Back in the car, We were tired and thirsty as we discussed the merits of barefoot driving, as I removed my socks and shoes, under the warm gaze of pratha, who approved of the habit with such intensity, I felt honoured. The merits, we decided included putting people off. I am happy with that arrangement.

The breakfast

We head out to this place called “Dosa house” that pratha has spoken about more fondly that she speaks about people and feelings. She was right. The dosa was spot on. We ordered pomegranate juice, and it was the best juice I had in ages! It was just the right amount of cold, the right amount of bitter and sweet, and the right shade of pink, plus it came with a pink straw.  I slurped, as we discussed people we didn’t like, all the while, she kept slipping in and out of somewhere. She was so lazy to talk, to reply, to say yes, to agree, to say no, she just wanted to eat her cheese dosa and drink her juice and just be happy that I was there with her. So her conversation was part shrug, part speech, part slurp and part silent absent nodding.
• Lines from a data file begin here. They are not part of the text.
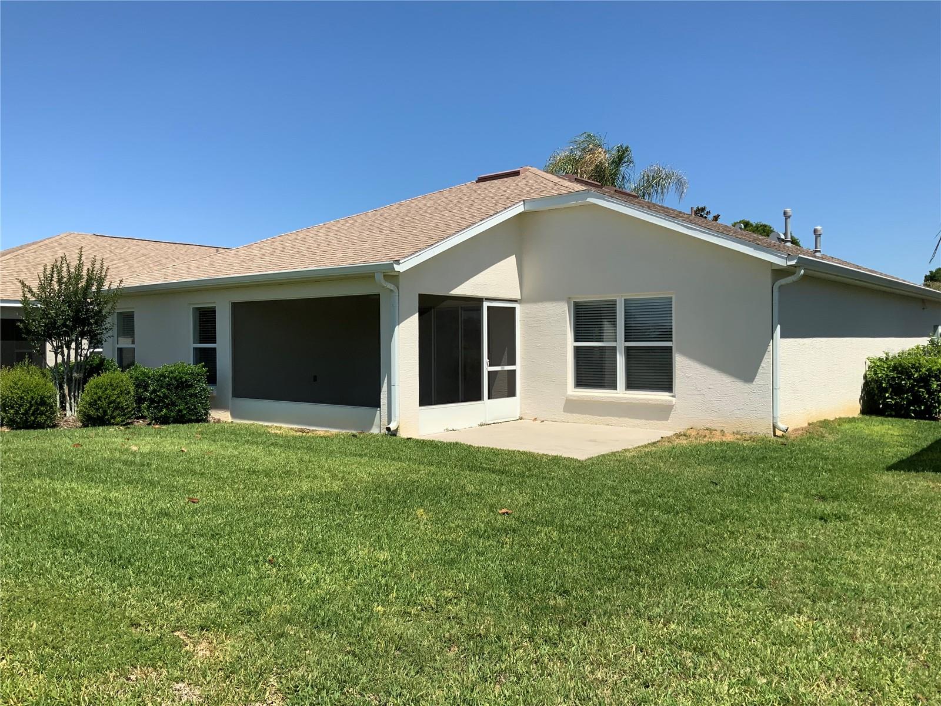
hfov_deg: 61.7
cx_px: 470
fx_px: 788
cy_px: 353
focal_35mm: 29
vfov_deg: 48.2
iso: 16
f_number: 1.8
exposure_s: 1/2538
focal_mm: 3
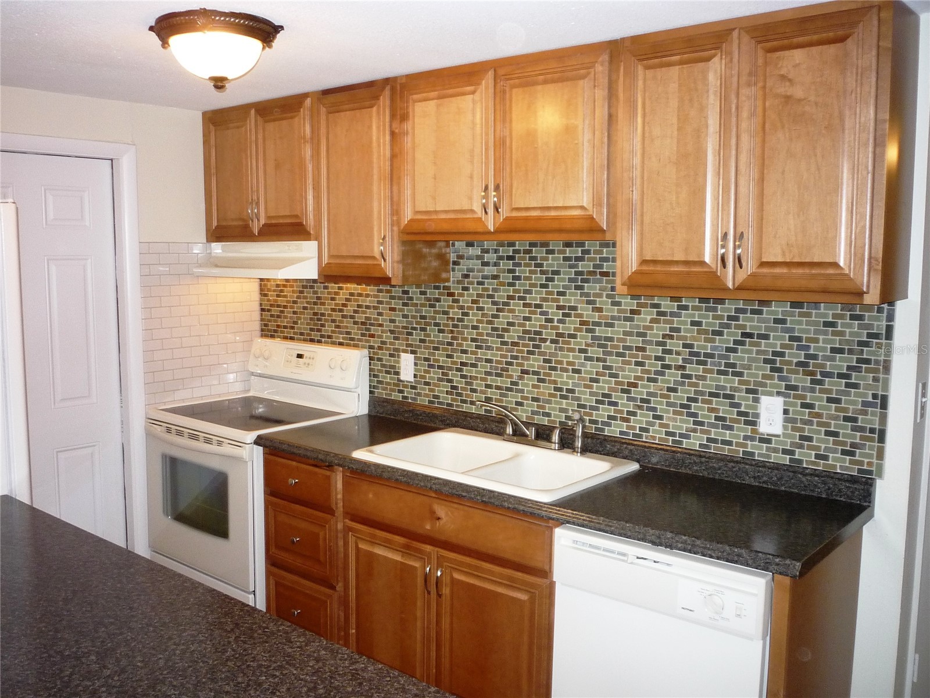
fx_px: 860
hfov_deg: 56.8
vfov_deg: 44.2
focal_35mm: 32
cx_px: 465
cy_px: 349
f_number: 3.3
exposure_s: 1/30
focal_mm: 5.2
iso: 200
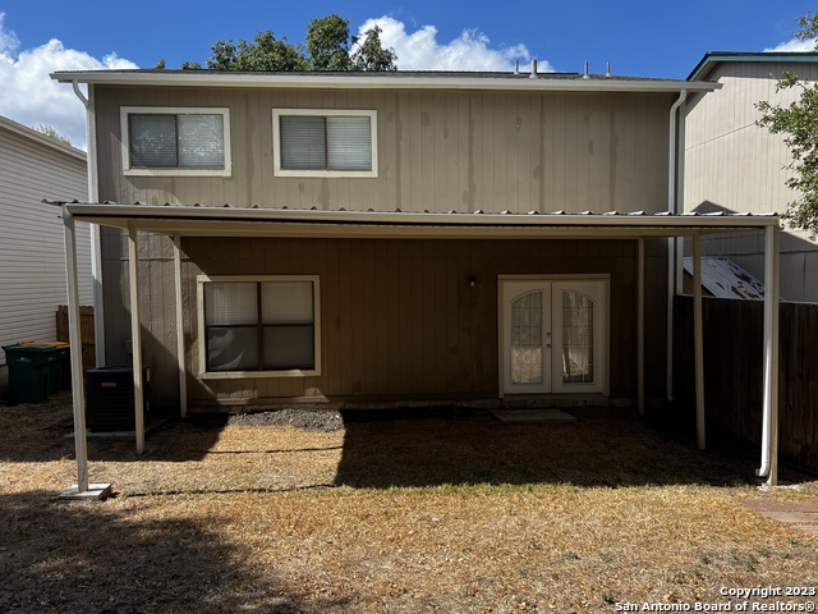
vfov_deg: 53.1
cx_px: 409
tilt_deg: -3.1
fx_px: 614
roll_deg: +1.1
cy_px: 307
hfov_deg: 67.3
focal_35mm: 26
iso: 50
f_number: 1.5
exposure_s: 1/1838
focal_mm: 5.7
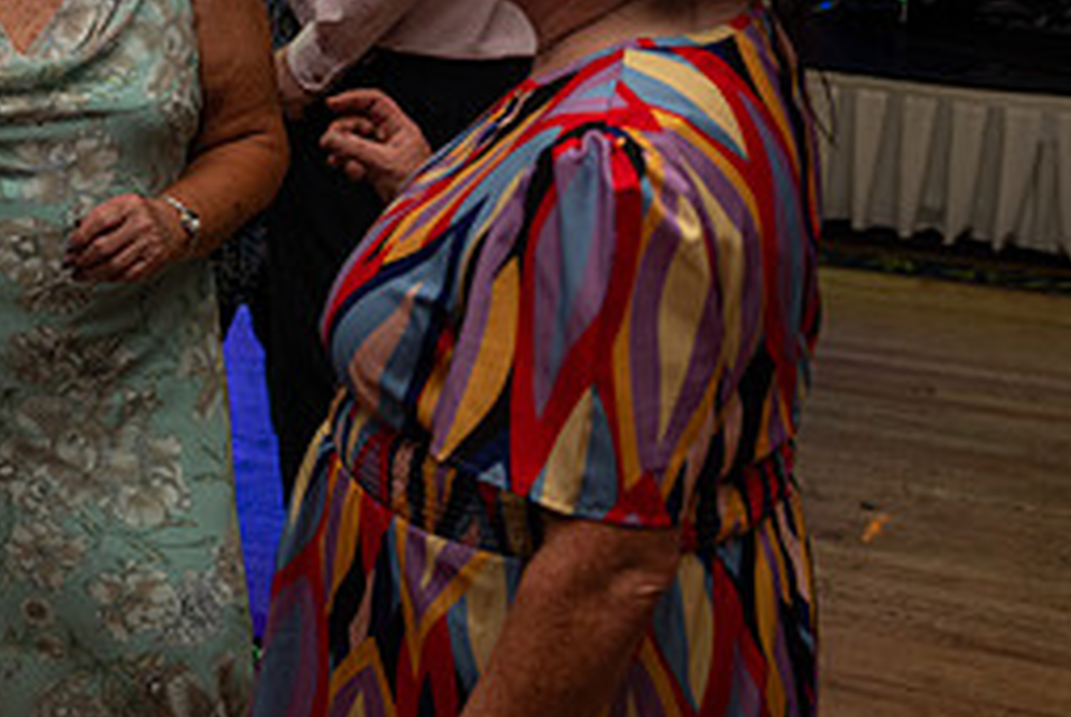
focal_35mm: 73
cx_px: 105
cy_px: 70
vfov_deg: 18.4
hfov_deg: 26.7
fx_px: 2174
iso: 500
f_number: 3.5
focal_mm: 32
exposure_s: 1/160
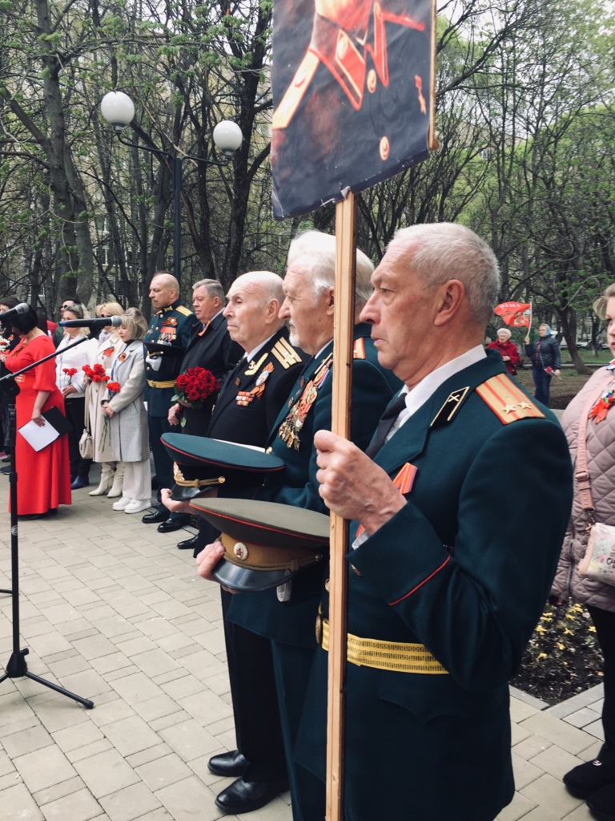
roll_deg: -1.5
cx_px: 308
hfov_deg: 48.2
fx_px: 687
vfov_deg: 61.7
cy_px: 410
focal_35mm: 29
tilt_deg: -3.3
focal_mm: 4.15
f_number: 2.2
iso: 32
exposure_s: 1/166
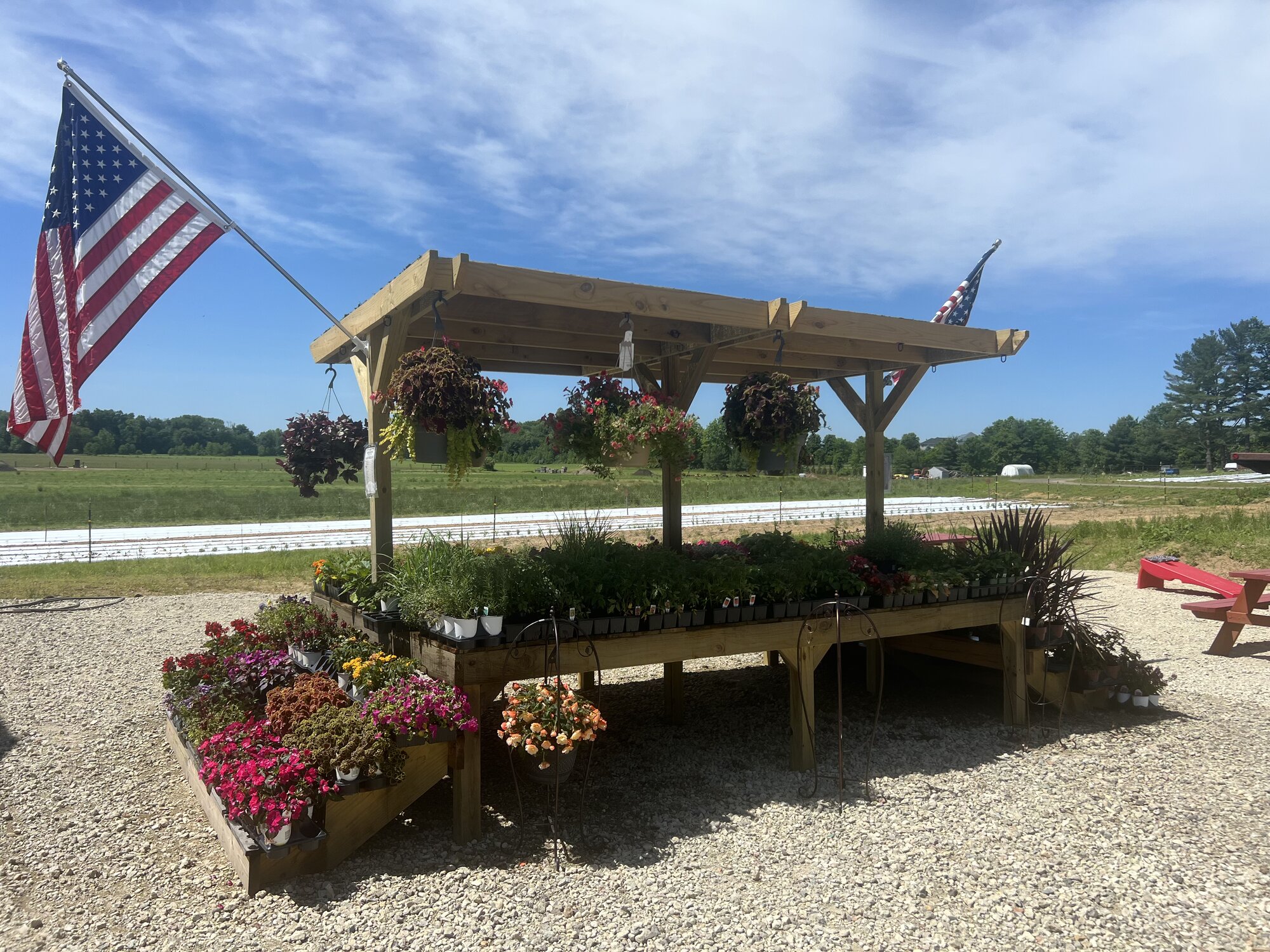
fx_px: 954
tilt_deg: -1.0
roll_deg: -0.7
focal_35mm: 26
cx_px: 635
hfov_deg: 67.3
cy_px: 476
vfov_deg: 53.1
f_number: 1.5
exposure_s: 1/4831
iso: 50
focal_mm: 5.7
  I was thoroughly enjoying her laziness. It was just the purest expression of “ Can I please not talk, can you please still stay and lets have a great time” and I was more than ready to give her what she wanted. I was liking the morning too much to really zone it out, completely with incessant chatter.

We paid the happy bill of three hundred rupees.

Jigi’s mother always said three hundred is my limit for spending without throwing a tantrum. She couldn’t have been more right. Three hundred rupees is the happiest total.

I dropped her off at her place, glad that I didn’t cancel the plan and rang up Chennai.  Jigi and I spoke more on where I left it with Pratha, he was just up after a nap and was a very good listener. I prattled, car prattled and I reach home, acutely aware of my instagram responsibility of posting pretty pictures of grass in another hour or so. 

This Sunday was traditionally glorious. Like a very pretty omelet. Thoughts on pretty omlettes is another rant.